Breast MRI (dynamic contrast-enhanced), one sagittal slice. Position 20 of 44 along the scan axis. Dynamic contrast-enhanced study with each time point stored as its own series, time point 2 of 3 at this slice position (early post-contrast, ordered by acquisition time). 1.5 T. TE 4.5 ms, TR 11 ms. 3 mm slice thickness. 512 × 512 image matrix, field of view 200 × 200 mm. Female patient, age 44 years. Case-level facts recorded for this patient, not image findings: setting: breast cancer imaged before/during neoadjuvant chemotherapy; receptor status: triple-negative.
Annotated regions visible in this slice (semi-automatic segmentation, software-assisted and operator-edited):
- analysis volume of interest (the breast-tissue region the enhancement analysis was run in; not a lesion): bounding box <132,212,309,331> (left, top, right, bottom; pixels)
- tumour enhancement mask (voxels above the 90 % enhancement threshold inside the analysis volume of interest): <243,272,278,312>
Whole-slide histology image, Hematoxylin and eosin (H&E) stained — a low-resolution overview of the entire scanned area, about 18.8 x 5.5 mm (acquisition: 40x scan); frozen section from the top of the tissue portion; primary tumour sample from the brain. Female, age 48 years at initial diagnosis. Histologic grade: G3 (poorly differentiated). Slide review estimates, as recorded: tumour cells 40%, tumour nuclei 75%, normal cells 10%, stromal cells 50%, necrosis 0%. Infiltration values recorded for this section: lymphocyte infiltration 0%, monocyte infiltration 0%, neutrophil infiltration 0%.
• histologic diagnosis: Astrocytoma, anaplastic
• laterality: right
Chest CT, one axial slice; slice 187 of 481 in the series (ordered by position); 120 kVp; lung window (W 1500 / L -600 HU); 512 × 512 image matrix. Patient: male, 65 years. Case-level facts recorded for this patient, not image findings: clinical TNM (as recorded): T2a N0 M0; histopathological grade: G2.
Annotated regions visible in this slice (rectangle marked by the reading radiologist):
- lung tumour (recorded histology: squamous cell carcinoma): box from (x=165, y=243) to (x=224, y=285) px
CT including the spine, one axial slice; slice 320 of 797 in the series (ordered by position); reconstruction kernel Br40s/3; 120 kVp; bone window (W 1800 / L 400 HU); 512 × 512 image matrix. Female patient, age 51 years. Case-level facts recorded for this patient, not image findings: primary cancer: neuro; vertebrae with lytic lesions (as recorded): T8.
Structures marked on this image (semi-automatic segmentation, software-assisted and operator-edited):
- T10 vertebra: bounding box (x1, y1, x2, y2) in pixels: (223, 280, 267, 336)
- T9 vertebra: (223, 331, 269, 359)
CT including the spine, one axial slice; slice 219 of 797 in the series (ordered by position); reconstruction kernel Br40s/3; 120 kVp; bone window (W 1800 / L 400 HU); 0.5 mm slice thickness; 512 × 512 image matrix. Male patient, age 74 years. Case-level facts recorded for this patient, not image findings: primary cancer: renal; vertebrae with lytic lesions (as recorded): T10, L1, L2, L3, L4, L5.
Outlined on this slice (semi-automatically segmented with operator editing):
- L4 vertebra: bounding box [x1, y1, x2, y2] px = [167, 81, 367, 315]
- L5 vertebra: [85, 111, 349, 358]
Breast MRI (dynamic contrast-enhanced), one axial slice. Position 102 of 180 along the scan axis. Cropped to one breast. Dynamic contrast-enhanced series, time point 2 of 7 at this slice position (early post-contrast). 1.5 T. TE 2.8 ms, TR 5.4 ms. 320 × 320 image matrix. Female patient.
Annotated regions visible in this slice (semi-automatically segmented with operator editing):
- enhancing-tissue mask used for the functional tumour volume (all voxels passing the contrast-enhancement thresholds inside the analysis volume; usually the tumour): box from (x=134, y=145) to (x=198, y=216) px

* What to work on:
Scan the material above for lines holding "visible" and copy each of them.

* Written response:
Annotated regions visible in this slice (semi-automatic segmentation, software-assisted and operator-edited):
Annotated regions visible in this slice (rectangle marked by the reading radiologist):
Annotated regions visible in this slice (semi-automatically segmented with operator editing):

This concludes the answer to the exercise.